*Selected passage:*
-=-=-=-=-

The FDA decision for Beqvez is based on the results of an open-label Phase 3 clinical trial that evaluated the gene therapy in adult males with moderate-to-severe hemophilia B. First, participants received standard of care FIX therapy for six months in a lead-in study that served as the control group for the clinical trial. Patients then received Beqvez, which is administered as an intravenous infusion according to body weight.

The clinical trial’s main goal was to measure annualized bleeding rates. Results showed that bleeds were eliminated in 60% of patients in the Beqvez arm compared to 29% in the standard of care arm. The median annual bleeding rate in the treatment arm was 0 compared to 1.3 for the standard of care. The therapy was well tolerated by patients. The most common adverse reaction was higher levels of liver enzymes, which can be a sign of drug toxicity. The liver enzymes were managed with corticosteroids. Beqvez’s label does not carry a black box warning, but elevated liver enzymes are included in the “Warnings and Precautions” section of the document. The label advises clinicians to monitor a patient’s liver enzyme and FIX levels once or twice weekly for at least four months after administering the gene therapy.

-=-=-=-=-

*Extracted material:*
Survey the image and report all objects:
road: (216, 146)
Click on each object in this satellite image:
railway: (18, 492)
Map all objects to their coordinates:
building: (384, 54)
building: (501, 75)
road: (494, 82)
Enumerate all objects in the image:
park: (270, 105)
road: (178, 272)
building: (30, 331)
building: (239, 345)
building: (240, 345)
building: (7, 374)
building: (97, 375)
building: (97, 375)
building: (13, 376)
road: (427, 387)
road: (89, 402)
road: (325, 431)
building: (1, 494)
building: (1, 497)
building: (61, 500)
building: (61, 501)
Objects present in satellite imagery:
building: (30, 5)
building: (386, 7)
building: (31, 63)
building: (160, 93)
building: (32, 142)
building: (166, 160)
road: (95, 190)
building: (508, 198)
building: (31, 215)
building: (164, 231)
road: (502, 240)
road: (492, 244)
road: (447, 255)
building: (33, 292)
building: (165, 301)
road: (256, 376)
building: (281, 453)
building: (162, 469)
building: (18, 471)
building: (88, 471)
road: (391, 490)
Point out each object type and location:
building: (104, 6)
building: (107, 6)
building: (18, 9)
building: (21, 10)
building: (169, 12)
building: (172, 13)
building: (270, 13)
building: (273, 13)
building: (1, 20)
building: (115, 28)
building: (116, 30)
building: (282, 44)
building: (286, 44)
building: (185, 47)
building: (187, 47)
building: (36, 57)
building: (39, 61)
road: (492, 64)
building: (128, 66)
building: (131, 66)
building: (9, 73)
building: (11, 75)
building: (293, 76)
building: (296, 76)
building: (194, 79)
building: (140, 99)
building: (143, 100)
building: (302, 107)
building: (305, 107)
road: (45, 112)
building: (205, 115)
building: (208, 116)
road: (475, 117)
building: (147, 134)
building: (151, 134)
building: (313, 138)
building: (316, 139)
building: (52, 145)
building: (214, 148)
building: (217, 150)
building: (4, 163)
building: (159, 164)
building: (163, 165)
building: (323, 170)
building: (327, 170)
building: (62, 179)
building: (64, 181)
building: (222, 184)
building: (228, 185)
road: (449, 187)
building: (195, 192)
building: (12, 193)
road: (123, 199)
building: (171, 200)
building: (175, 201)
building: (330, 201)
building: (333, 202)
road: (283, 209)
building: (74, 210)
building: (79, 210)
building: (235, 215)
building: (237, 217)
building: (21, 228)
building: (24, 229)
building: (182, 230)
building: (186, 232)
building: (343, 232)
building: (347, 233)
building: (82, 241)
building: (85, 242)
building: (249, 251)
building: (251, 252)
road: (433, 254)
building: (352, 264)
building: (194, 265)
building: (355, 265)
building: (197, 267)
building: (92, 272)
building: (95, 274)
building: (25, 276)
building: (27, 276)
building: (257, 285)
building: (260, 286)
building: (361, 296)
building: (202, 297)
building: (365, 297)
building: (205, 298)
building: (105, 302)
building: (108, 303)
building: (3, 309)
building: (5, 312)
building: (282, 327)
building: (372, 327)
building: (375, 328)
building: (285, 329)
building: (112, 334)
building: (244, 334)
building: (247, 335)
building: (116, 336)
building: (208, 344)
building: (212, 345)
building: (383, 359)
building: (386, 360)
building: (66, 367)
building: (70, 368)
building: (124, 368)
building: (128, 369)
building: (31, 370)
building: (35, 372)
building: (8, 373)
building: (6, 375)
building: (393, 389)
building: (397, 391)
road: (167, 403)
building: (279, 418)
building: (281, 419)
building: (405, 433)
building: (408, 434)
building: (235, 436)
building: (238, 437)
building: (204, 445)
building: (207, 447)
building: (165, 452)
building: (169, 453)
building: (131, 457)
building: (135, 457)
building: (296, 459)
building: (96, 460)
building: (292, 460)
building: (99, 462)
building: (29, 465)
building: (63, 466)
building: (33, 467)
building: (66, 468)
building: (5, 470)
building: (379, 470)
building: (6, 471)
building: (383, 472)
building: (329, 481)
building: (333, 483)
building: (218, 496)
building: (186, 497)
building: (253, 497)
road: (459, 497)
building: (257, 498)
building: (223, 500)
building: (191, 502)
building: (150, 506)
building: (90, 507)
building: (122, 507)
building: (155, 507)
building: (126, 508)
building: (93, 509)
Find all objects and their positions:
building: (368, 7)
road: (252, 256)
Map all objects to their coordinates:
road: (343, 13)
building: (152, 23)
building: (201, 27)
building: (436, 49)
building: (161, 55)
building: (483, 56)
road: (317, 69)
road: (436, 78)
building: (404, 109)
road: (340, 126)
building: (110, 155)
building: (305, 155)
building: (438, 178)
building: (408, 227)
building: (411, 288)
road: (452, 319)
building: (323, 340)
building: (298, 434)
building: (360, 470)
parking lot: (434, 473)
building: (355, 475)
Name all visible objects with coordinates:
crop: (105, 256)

-=-=-=-=-

According to the passage on the Beqvez trial, what share of patients in the Beqvez arm had their bleeds eliminated?

60% of patients in the Beqvez arm had their bleeds eliminated.